Electric cars have been around for quite some time, although it’s only in the more recent years when these electricity-powered vehicles are given much-needed space in the limelight, with Canada as one of the countries that focused on doing it. Of course, given Canada’s world-renowned tech sector, it’s not a surprise that the G7 nation is pushing significant efforts to further adapt the electric vehicles. In fact, a previous report made by Canada’s Fleetcarma electric vehicle adoption grew significantly during last year in the country, with sales growing 68 percent last year, or equivalent to almost 50,000 plug-in vehicles.

The bulk of the increase can be attributed to a 120 percent increase in Ontario, which drove sales in the entire country.

Ontario and its electric vehicles in 2018

However, despite the clear growth that was observed last year, 2018 still came with challenges and hurdles, especially for e-vehicles. The beginning of the year came with failed and canceled programs in the province. Ontario however, is not so keen on giving up, and the province is still hoping for a second boost from its own federal government.

Earlier this year, the Toronto Sun investigated the Electric Vehicle Chargers Ontario program, which is a 2016 Liberal program made to spend $20 million on a network of 500 charging stations for electric vehicles (EV) across the province.
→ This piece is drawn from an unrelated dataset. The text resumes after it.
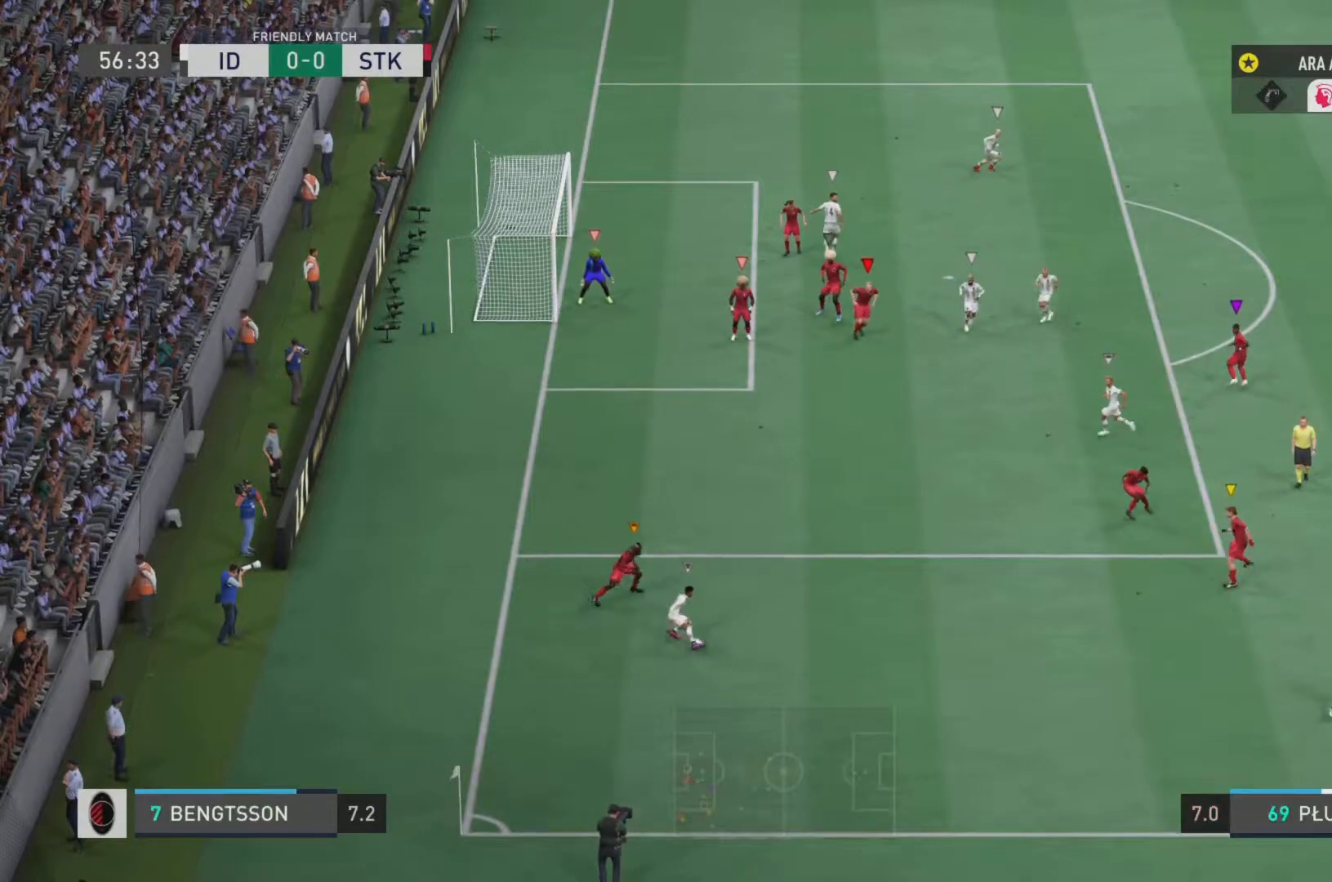
{"buttons": ["R2"], "left_stick": "right", "right_stick": "center", "events": [[67, "L2", "down"], [67, "left_stick", "right"], [301, "L2", "up"]]}
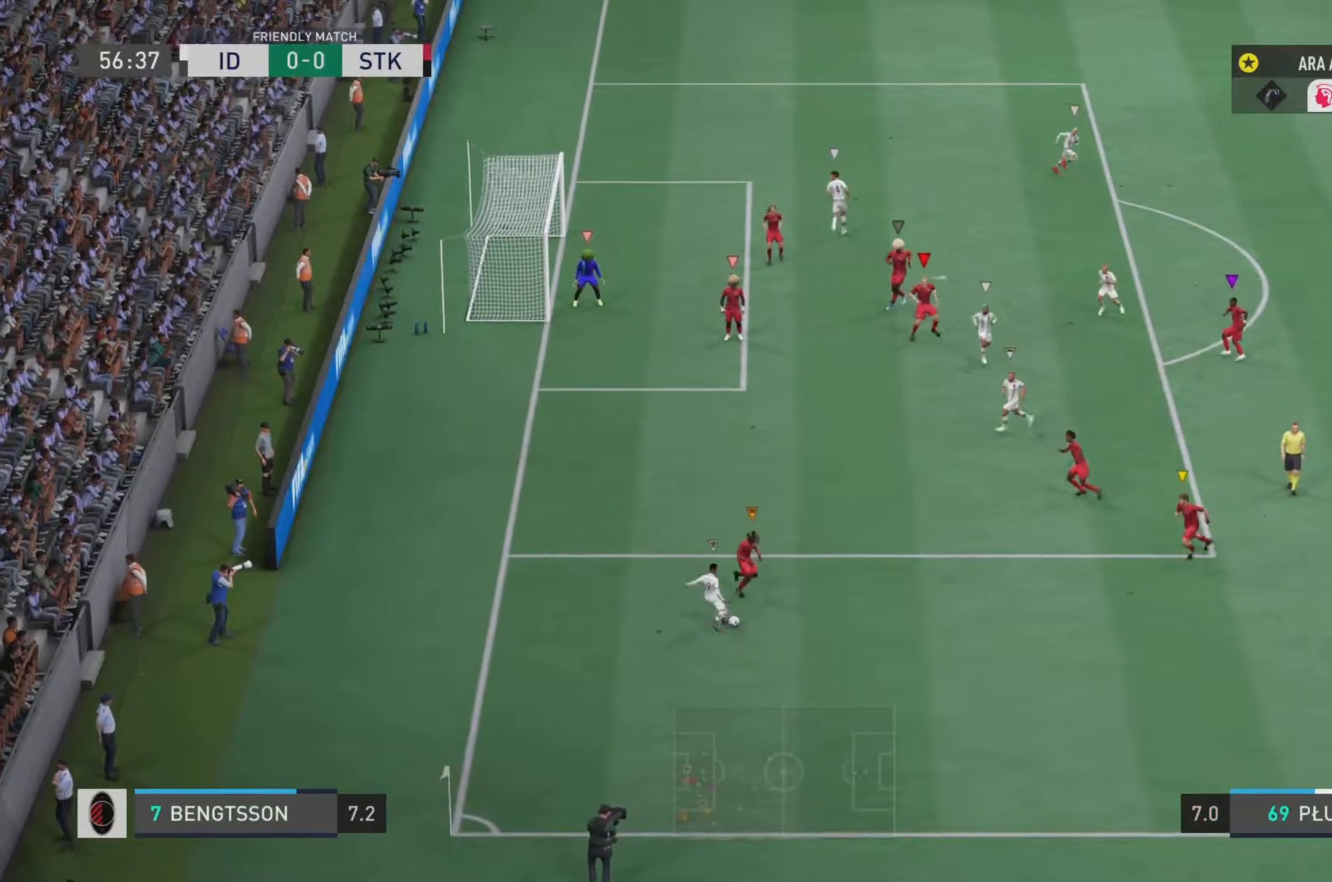
{"buttons": ["L2", "R2"], "left_stick": "left", "right_stick": "center", "events": [[100, "L2", "down"], [117, "left_stick", "down"], [317, "left_stick", "down-left"], [484, "left_stick", "left"]]}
Originally, the goal of this network was to “enable EV drivers to travel between and within cities,” as well as boost the sales for electric cars and “fight climate change.”

electric vehicles
Government-funded charging stations are reportedly often unused. (Source)

However, the investigation found out that only half of the charging stations (55 percent) were built by March 2017. Furthermore, according to customers, government-funded charging stations are often unused, while others are either frequently broken or in a state of disrepair. The reason for this is because, at present, the government still lacks the ability to track whether these charging stations are being used or just neglected.

So where does this leave the province?

Well, according to Toronto Electric Vehicle Association President Paul Raszewski, the first step is to focus on pushing the government to start incentive programs that can help out the drivers of these electric vehicles.

He said, “It would be nice if the current provincial government would enforce whatever previous contracts were signed by the previous government to make sure they would get built, but we’re not spending our energy on that.”

There’s no doubt that the use of electric vehicles will catch on in the near future, but until then, looks like it will have to go through some hurdles first.